Sein fundierter medizinischer Hintergrund und die langjährige Praxisausbildung untermauern darüber hinaus sein psychologisches Know-how.

Sie/er kennt sich mit den Ursachen seelischer und körperlicher Genese sowie den zusätzlich meist bestehenden familiären Zusammenhängen dieser Störungen und Erkrankungen aus.

Das bedeutet, dass in die Behandlung durch eine/n Kinder- und Jugendpsychiater/in in jedem Fall immer auch die Eltern bzw. die Familie du die engsten Bezugspersonen mit einbezogen werden.

Ein/e Fachärzt/in für Kinder- und Jugendpsychiatrie und Psychotherapie studiert mindestens sechs Jahre Medizin an einer Universität oder Medizinischen Hochschule.

Danach folgt die ca. 6-jährige Facharztausbildung.

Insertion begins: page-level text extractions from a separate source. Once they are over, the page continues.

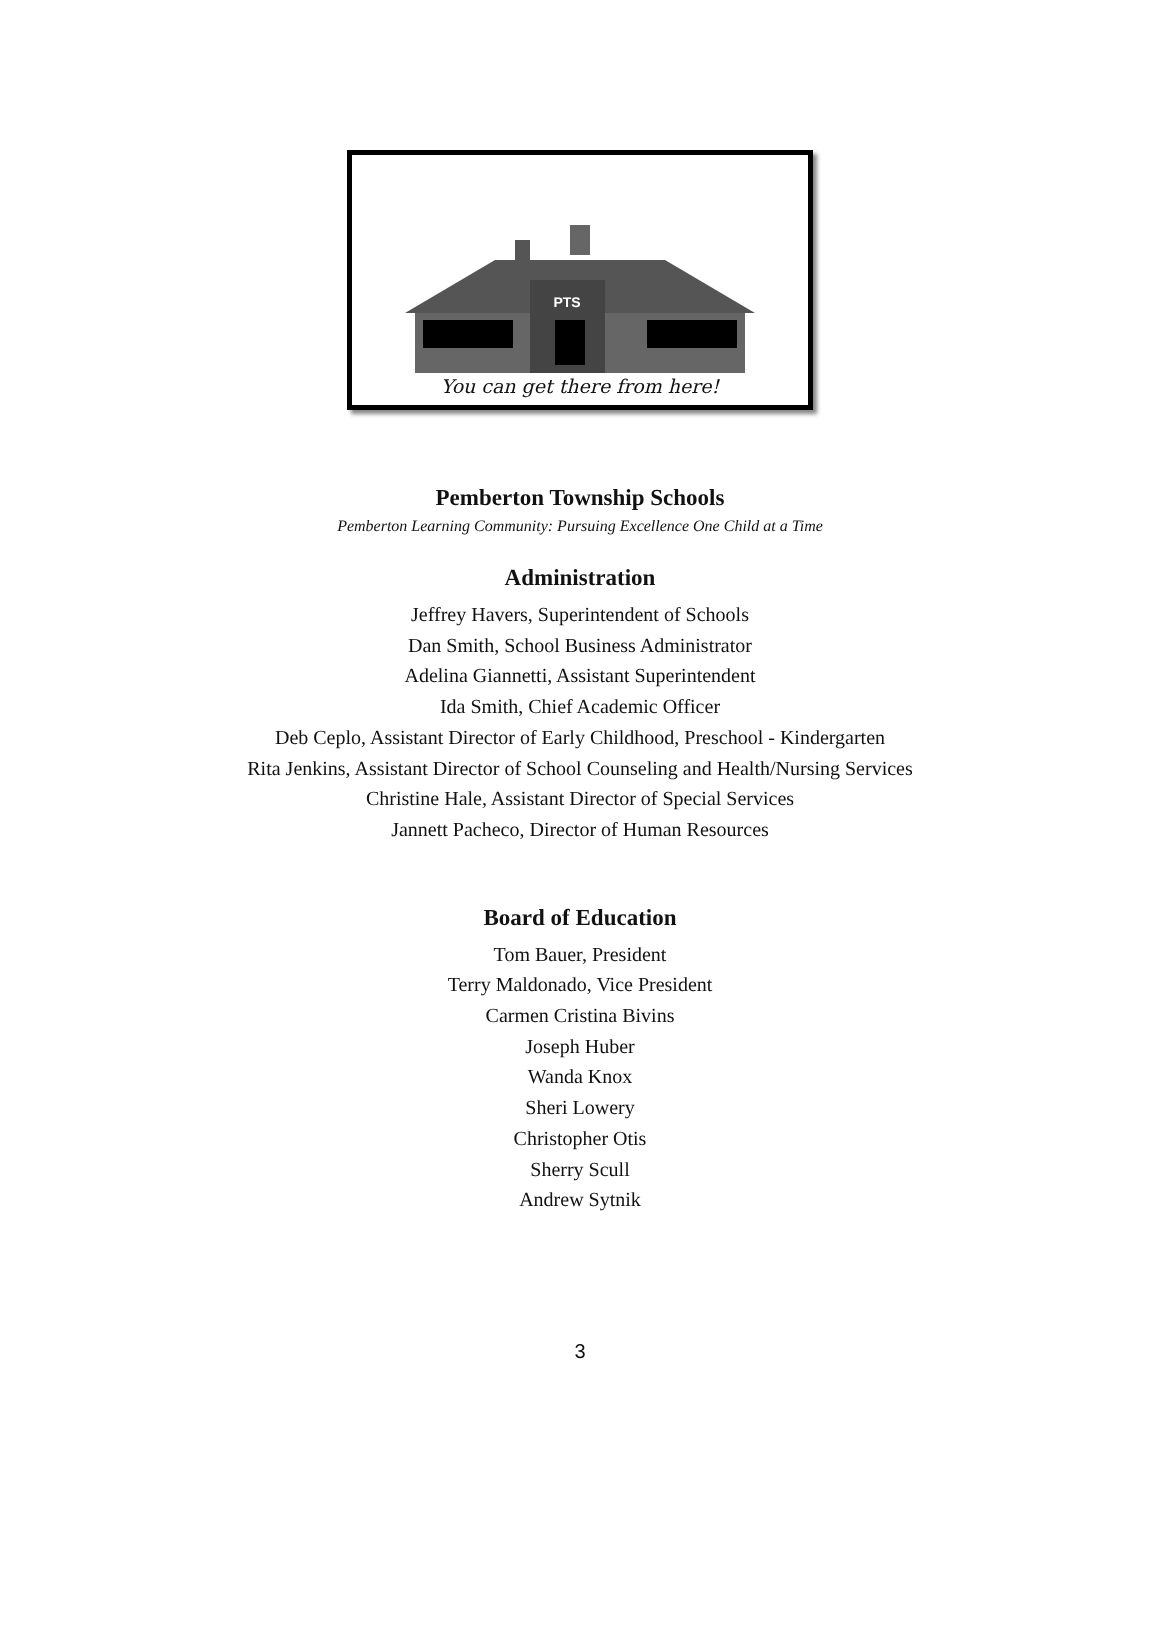PTS
You can get there from here!
Pemberton Township Schools
Pemberton Learning Community: Pursuing Excellence One Child at a Time
Administration
Jeffrey Havers, Superintendent of Schools
Dan Smith, School Business Administrator
Adelina Giannetti, Assistant Superintendent
Ida Smith, Chief Academic Officer
Deb Ceplo, Assistant Director of Early Childhood, Preschool - Kindergarten
Rita Jenkins, Assistant Director of School Counseling and Health/Nursing Services
Christine Hale, Assistant Director of Special Services
Jannett Pacheco, Director of Human Resources
Board of Education
Tom Bauer, President
Terry Maldonado, Vice President
Carmen Cristina Bivins
Joseph Huber
Wanda Knox
Sheri Lowery
Christopher Otis
Sherry Scull
Andrew Sytnik
3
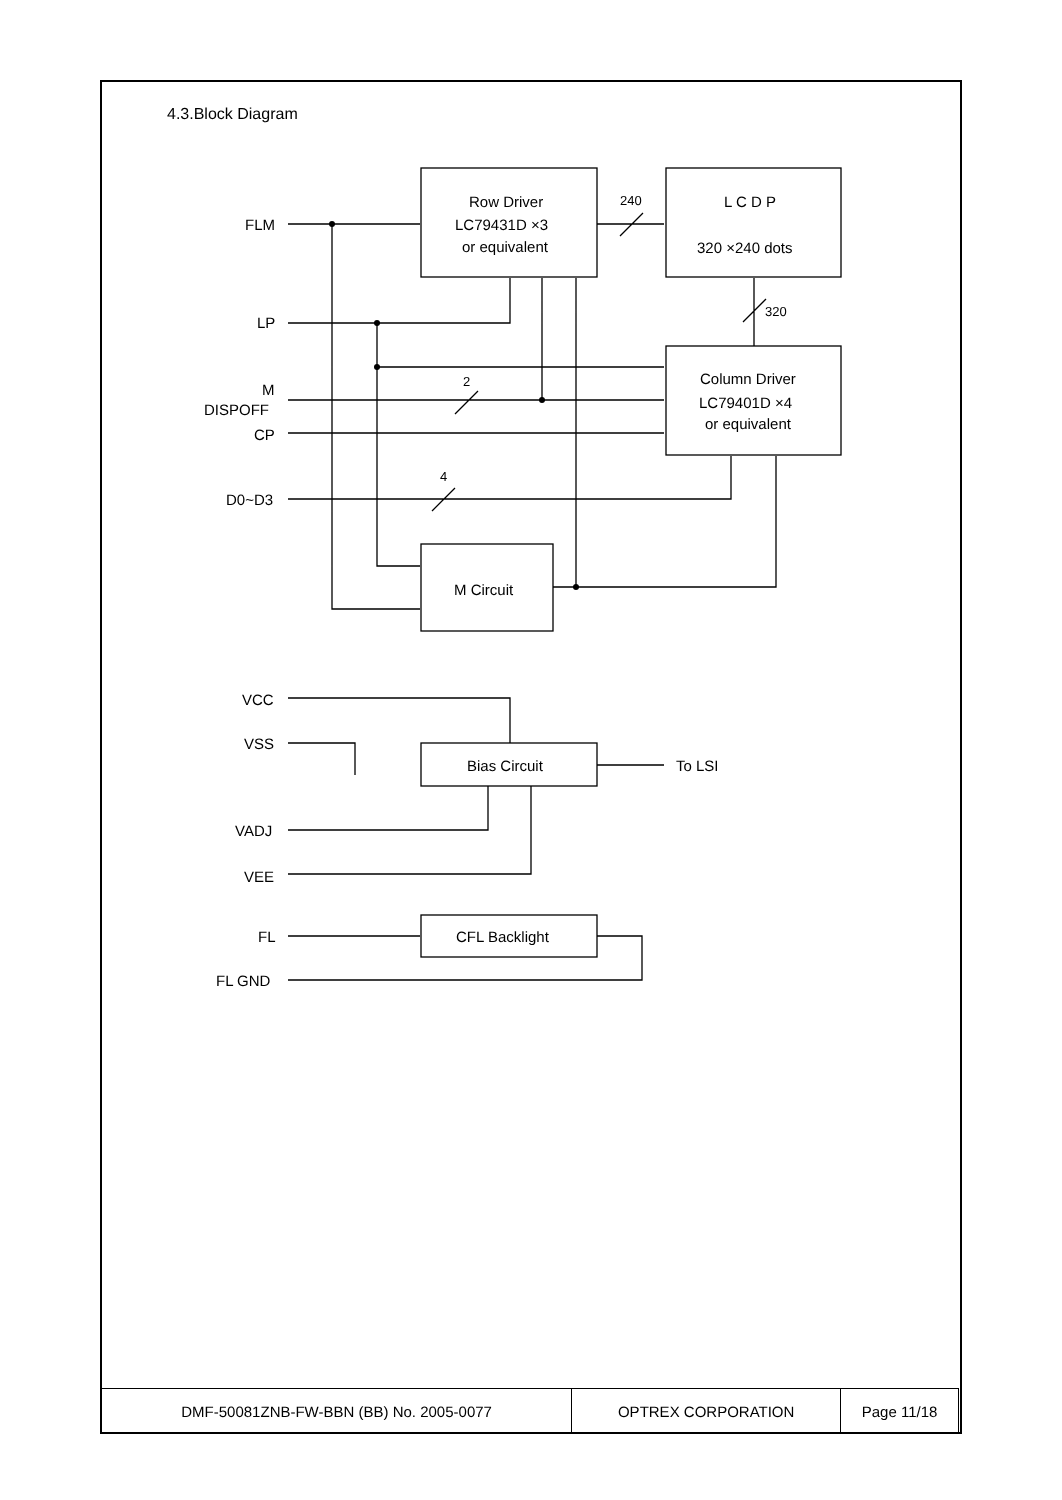4.3.Block Diagram
Row Driver
LC79431D ×3
or equivalent
L C D P
320 ×240 dots
Column Driver
LC79401D ×4
or equivalent
M Circuit
Bias Circuit
To LSI
CFL Backlight
FLM
LP
M
DISPOFF
CP
D0~D3
VCC
VSS
VADJ
VEE
FL
FL GND
240
320
2
4
| DMF-50081ZNB-FW-BBN (BB) No. 2005-0077 | OPTREX CORPORATION | Page 11/18 |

Diese beinhaltet (in Deutschland, wo ich meine gesamte Facharztausbildung absolviert habe):

  • 4 Jahre ärztliche Ausbildung in Vollzeittätigkeit an einer spezialisierten Klinik für Kinder- und Jugendpsychiatrie mit voller Weiterbildungsermächtigung.
    Die offizielle Erteilung der Weiterbildungsermächtigung für die Facharztausbildung durch die Bundesärztekammer ist abhängig von einer ausreichend hohen Anzahl an kinder- und jugendpsychiatrischen stationären und ambulanten (Tagesklinik und Ambulanz) Behandlungsplätzen sowie dem Bestehen einer Geschützten Abteilung und einer 24h-Notfallambulanz und einer ebenfalls ausreichend hohen Anzahl an Patienten (dies stellt im Regelfall kein Problem dar, da an fast allen renommierten und anerkannten Kliniken für Kinder- und Jugendpsychiatrie teilweise lange Wartelisten auf Behandlungsplätze bestehen).
  • je 1 Jahr in einer Pädiatrischen Klinik und/oder zusätzlich einer Psychiatrischen oder Psychosomatischen Klinik oder Abteilung oder einer spezialisierten und offiziell berechtigten privaten Fachklinik.

  • Hinzu kommen berufsbegleitend noch einmal 5 Jahre Ausbildung zur/zum PsychotherapeutIn mit Schwerpunkt in einer wissenschaftliche anerkannten Therapierichtung (Tiefenpsychologisch-analytisch und/oder Kognitive Verhaltenstherapie) hinzu sowie umfangreiche regelmäßige Supervisionen und Selbsterfahrungsseminare, beides in einem Ausmaß von je 240 Stunden (Gesamtausmaß 580 Stunden).